Pois que demos outro novo passo.

Indignar-se para fazer o quê?

Aqui mais uma vez a exortação é vazia quanto à acção. Mas não há contexto que torne inequívoca a mensagem. É-se contra várias coisas, por muitas razões diversas, e sem plano quanto ao que seja o futuro. Bem pior ainda, pode-se ser contra, mesmo sem querer destruir o sistema que nos provoca a revolta.

Poderão querer reformas? Sem dúvida. Mas entre as reformas que uns querem, as revoluções que outros pretendem e os remendos que ainda outros desejam há anos luz distância.

Assentemos pois a poeira.

Os antigos tinham razão quando diziam que os discursos de indignação são discursos de ódio. Quando se ficavam pela indignação não estabeleciam, por definição, qualquer medida de acção. Medida, mensuração, proporção. Deixavam aberta qualquer acção. É um discurso de ódio puro, seja a outras pessoas, seja a situações próprias ou alheias. Quem aceita um discurso de indignação apenas diz: Sou mais que... Qualquer coisa. Mereço mais, seja dos outros, seja da situação em que me encontro. É um discurso dirigido a quem tem presunções mas não está disposto a reflectir mais, nem comprometer-se com acções futuras. Nem tem propostas para destruir um mundo antigo e muito menos para construir um novo, por mais que uma e outra presunções sejam destituídas de real significado no final. Não aceita qualquer medida. Abre um espaço, rasga um horizonte que conduz a lugar nenhum, sem direcção. Pressupõe a hierarquia quando a nega ao mesmo tempo. Recusa a alternativa e não sabe o que dizer sobre a acção.

A maior parte das épocas não foram dirigidas por teorias sistemáticas vertidas em formas de catecismos, como aconteceu com os liberalismos e marxismos. Por isso, a nossa época não é em nada especial. É apenas um regresso à trivialidade do quotidiano histórico. Nisso não há problema. A questão é que as épocas dirigidas por uma teorização sistemática da acção percebem com maior acuidade o vazio de um discurso em relação a esta. As restantes, a maioria na História provavelmente, não tem a sensibilidade apurada para os vácuos de acção nos discursos.

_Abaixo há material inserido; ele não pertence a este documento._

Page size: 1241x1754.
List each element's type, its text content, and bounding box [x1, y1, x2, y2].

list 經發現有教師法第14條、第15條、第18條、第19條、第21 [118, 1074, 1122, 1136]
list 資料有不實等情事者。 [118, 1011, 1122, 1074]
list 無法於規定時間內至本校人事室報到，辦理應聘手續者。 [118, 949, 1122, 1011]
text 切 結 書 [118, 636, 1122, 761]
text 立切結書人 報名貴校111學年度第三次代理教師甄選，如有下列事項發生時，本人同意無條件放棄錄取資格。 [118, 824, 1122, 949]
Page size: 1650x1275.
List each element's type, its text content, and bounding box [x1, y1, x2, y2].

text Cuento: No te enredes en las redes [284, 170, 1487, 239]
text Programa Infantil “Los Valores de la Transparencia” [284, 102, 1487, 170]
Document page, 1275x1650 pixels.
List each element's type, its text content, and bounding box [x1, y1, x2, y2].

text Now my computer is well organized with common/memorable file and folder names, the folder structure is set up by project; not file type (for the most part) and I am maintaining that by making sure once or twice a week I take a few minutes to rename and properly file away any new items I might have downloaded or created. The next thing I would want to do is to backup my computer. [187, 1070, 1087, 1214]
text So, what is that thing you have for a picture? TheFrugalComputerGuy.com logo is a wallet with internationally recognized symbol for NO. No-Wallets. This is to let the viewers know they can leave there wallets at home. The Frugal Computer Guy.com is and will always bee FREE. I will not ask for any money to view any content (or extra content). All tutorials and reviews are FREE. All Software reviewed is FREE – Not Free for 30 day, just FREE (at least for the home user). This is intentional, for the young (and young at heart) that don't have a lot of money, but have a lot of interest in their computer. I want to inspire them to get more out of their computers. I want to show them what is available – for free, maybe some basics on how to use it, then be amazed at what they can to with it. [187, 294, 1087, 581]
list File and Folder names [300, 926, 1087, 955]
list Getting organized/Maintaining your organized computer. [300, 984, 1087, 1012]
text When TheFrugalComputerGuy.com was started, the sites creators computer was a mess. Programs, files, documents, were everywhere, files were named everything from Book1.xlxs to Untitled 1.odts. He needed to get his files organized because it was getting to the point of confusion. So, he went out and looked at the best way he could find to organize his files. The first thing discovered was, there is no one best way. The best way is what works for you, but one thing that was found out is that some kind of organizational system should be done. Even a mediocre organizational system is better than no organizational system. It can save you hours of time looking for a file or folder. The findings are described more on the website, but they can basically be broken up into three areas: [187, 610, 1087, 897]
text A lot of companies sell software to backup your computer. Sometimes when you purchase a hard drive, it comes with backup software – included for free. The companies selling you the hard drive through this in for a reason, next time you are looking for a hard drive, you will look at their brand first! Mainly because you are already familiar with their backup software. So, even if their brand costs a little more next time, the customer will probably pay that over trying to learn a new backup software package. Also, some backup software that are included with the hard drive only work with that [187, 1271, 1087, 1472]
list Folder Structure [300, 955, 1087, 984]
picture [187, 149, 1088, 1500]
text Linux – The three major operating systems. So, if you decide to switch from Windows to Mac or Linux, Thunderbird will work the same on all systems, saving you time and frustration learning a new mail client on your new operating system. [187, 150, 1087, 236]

Indignai-vos? Compreensível movimento. Há sentimentos insatisfeitos e muito legitimamente. Mas indignar-se é apenas presunção de quem quer odiar livremente sem ter com isso problemas, num mundo sem hierarquias, onde se pode sentir hierarquicamente superior para chegar a acção nenhuma. Apelam ao seu sentimento e ele dá o que tem resguardado: o ódio. E a inacção.